Data excerpts:
####
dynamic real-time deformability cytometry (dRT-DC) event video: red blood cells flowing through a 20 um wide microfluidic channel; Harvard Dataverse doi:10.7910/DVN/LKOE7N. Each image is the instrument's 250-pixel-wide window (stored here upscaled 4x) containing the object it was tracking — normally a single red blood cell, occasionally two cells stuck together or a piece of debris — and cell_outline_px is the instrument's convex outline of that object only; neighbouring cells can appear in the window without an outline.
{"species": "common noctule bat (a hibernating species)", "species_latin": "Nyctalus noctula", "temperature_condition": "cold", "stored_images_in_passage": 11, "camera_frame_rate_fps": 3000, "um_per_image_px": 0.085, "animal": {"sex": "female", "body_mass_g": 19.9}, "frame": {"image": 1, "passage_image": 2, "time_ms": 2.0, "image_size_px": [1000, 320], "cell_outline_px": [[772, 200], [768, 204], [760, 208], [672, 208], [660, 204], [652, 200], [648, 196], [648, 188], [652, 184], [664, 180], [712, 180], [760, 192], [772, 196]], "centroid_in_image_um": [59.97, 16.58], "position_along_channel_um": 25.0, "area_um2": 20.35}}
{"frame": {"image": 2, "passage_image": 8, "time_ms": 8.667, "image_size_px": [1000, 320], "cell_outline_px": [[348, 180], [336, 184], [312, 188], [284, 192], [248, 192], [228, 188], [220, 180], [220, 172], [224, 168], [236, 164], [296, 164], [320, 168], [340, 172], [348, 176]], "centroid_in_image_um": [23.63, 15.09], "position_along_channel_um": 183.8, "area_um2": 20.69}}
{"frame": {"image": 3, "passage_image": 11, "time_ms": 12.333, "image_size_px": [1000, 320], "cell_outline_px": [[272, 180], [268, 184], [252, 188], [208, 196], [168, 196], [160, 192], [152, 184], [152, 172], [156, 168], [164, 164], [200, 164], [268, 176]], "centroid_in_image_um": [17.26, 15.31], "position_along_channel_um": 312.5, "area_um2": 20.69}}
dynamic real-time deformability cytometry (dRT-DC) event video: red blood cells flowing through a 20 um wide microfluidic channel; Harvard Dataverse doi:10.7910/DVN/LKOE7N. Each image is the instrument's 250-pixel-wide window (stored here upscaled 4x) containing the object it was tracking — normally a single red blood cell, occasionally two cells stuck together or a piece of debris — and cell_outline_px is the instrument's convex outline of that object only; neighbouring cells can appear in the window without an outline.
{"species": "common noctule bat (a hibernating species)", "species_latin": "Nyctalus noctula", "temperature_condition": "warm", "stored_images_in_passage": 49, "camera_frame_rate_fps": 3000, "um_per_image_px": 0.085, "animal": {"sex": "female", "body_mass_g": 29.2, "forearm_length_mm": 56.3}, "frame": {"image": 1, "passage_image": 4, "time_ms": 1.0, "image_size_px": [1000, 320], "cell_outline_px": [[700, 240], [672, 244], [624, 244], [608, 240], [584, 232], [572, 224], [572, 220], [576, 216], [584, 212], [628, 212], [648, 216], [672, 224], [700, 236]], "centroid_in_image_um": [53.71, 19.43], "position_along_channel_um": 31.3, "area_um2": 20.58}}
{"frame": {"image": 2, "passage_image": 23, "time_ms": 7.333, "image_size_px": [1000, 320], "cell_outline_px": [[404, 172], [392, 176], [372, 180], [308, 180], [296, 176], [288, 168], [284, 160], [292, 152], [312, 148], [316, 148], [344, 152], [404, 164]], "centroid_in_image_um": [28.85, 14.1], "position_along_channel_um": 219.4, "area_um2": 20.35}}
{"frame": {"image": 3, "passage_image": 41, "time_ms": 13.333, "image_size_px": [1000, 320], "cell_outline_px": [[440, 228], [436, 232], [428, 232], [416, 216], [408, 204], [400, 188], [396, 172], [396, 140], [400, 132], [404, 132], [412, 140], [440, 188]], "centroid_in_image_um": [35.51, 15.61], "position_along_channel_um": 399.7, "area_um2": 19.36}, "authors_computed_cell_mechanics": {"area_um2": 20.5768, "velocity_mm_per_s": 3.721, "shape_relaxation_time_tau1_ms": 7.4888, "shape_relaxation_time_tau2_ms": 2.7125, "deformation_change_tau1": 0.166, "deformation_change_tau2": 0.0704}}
####
# REQUIRED WORK
Give the material above again, word for word.

# EXPECTED ANSWER
dynamic real-time deformability cytometry (dRT-DC) event video: red blood cells flowing through a 20 um wide microfluidic channel; Harvard Dataverse doi:10.7910/DVN/LKOE7N. Each image is the instrument's 250-pixel-wide window (stored here upscaled 4x) containing the object it was tracking — normally a single red blood cell, occasionally two cells stuck together or a piece of debris — and cell_outline_px is the instrument's convex outline of that object only; neighbouring cells can appear in the window without an outline.
{"species": "common noctule bat (a hibernating species)", "species_latin": "Nyctalus noctula", "temperature_condition": "cold", "stored_images_in_passage": 11, "camera_frame_rate_fps": 3000, "um_per_image_px": 0.085, "animal": {"sex": "female", "body_mass_g": 19.9}, "frame": {"image": 1, "passage_image": 2, "time_ms": 2.0, "image_size_px": [1000, 320], "cell_outline_px": [[772, 200], [768, 204], [760, 208], [672, 208], [660, 204], [652, 200], [648, 196], [648, 188], [652, 184], [664, 180], [712, 180], [760, 192], [772, 196]], "centroid_in_image_um": [59.97, 16.58], "position_along_channel_um": 25.0, "area_um2": 20.35}}
{"frame": {"image": 2, "passage_image": 8, "time_ms": 8.667, "image_size_px": [1000, 320], "cell_outline_px": [[348, 180], [336, 184], [312, 188], [284, 192], [248, 192], [228, 188], [220, 180], [220, 172], [224, 168], [236, 164], [296, 164], [320, 168], [340, 172], [348, 176]], "centroid_in_image_um": [23.63, 15.09], "position_along_channel_um": 183.8, "area_um2": 20.69}}
{"frame": {"image": 3, "passage_image": 11, "time_ms": 12.333, "image_size_px": [1000, 320], "cell_outline_px": [[272, 180], [268, 184], [252, 188], [208, 196], [168, 196], [160, 192], [152, 184], [152, 172], [156, 168], [164, 164], [200, 164], [268, 176]], "centroid_in_image_um": [17.26, 15.31], "position_along_channel_um": 312.5, "area_um2": 20.69}}
dynamic real-time deformability cytometry (dRT-DC) event video: red blood cells flowing through a 20 um wide microfluidic channel; Harvard Dataverse doi:10.7910/DVN/LKOE7N. Each image is the instrument's 250-pixel-wide window (stored here upscaled 4x) containing the object it was tracking — normally a single red blood cell, occasionally two cells stuck together or a piece of debris — and cell_outline_px is the instrument's convex outline of that object only; neighbouring cells can appear in the window without an outline.
{"species": "common noctule bat (a hibernating species)", "species_latin": "Nyctalus noctula", "temperature_condition": "warm", "stored_images_in_passage": 49, "camera_frame_rate_fps": 3000, "um_per_image_px": 0.085, "animal": {"sex": "female", "body_mass_g": 29.2, "forearm_length_mm": 56.3}, "frame": {"image": 1, "passage_image": 4, "time_ms": 1.0, "image_size_px": [1000, 320], "cell_outline_px": [[700, 240], [672, 244], [624, 244], [608, 240], [584, 232], [572, 224], [572, 220], [576, 216], [584, 212], [628, 212], [648, 216], [672, 224], [700, 236]], "centroid_in_image_um": [53.71, 19.43], "position_along_channel_um": 31.3, "area_um2": 20.58}}
{"frame": {"image": 2, "passage_image": 23, "time_ms": 7.333, "image_size_px": [1000, 320], "cell_outline_px": [[404, 172], [392, 176], [372, 180], [308, 180], [296, 176], [288, 168], [284, 160], [292, 152], [312, 148], [316, 148], [344, 152], [404, 164]], "centroid_in_image_um": [28.85, 14.1], "position_along_channel_um": 219.4, "area_um2": 20.35}}
{"frame": {"image": 3, "passage_image": 41, "time_ms": 13.333, "image_size_px": [1000, 320], "cell_outline_px": [[440, 228], [436, 232], [428, 232], [416, 216], [408, 204], [400, 188], [396, 172], [396, 140], [400, 132], [404, 132], [412, 140], [440, 188]], "centroid_in_image_um": [35.51, 15.61], "position_along_channel_um": 399.7, "area_um2": 19.36}, "authors_computed_cell_mechanics": {"area_um2": 20.5768, "velocity_mm_per_s": 3.721, "shape_relaxation_time_tau1_ms": 7.4888, "shape_relaxation_time_tau2_ms": 2.7125, "deformation_change_tau1": 0.166, "deformation_change_tau2": 0.0704}}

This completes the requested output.